Y entonces ¿cómo se entiende la misericordia en la Iglesia?, ¿acaso no la Iglesia condena a todos los pecadores?

– Te explico; la Iglesia hay que entenderlo como sacramento, o sea la Iglesia es la reunión de todos los creyentes con la presencia, aquí y ahora, de Jesucristo.

¿Qué?

– La Iglesia es el Cuerpo Místico de Cristo, y por ello muestra la misericordia de Dios hacia los hombres, hacia los pecadores. La Iglesia anuncia que existe un Dios que ama.

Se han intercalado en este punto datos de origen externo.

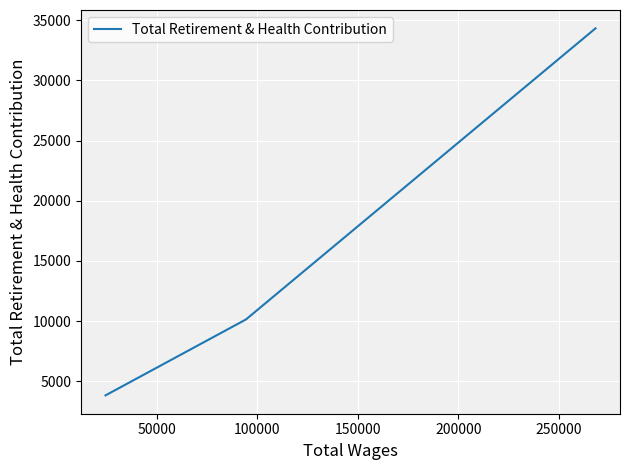

What is the difference between the second highest and minimum values?

6305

¿Y en palabras más sencillas todavía?

– Es una medicina de la misericordia. La Iglesia sana, acoge, recibe a todos los que están lejos y perdidos.

¿Y cómo lo muestra?

– Una de las maneras más habituales en el último tiempo está en el Sagrado Corazón de Jesús, o en la Divina Misericordia, que se hacen ejemplos concretos de su amor, son íconos de la misericordia. Pero es más que solo mostrar, es celebrar.

¿O sea?

– Que la Iglesia va más allá de solo enseñar, busca llegar a que cada persona pueda encontrarse realmente con Dios en los sacramentos.

O sea de la comunión y de la confesión…

– Así es, y son sacramentos con un significado muy profundo y trascendente para los que lo entienden y lo viven.

La Misa sí es algo bonito, pero no hay que exagerar tampoco…

– Creo que ves algo, pero puedes ir más a fondo, la Misa, la comunión, es estar con Dios, con el Creador. Es recibirlo dentro de manera absoluta.

¿Y la confesión?

– La confesión, así de manera sencilla, es un abrazo con el Padre. Es abandonarse al perdón total.

¿Así no más?

– Si tienes fe, sí.

Pero tantas veces no siento nada. Soy alguien bueno que no mata a nadie, cuido a mi familia. ¿Para qué tengo que ir delante de otro a decir mis faltas, que son tan pequeñas?

– A veces puede ser más fácil en la “conversión extrema”, o sea, sentir la misericordia de Dios por un cambio radical de vida. Pero te puedo asegurar que incluso cuando te arrepientes de cada pecado, incluso las faltas más sencillas, entonces vuelves a caer en los brazos de Dios.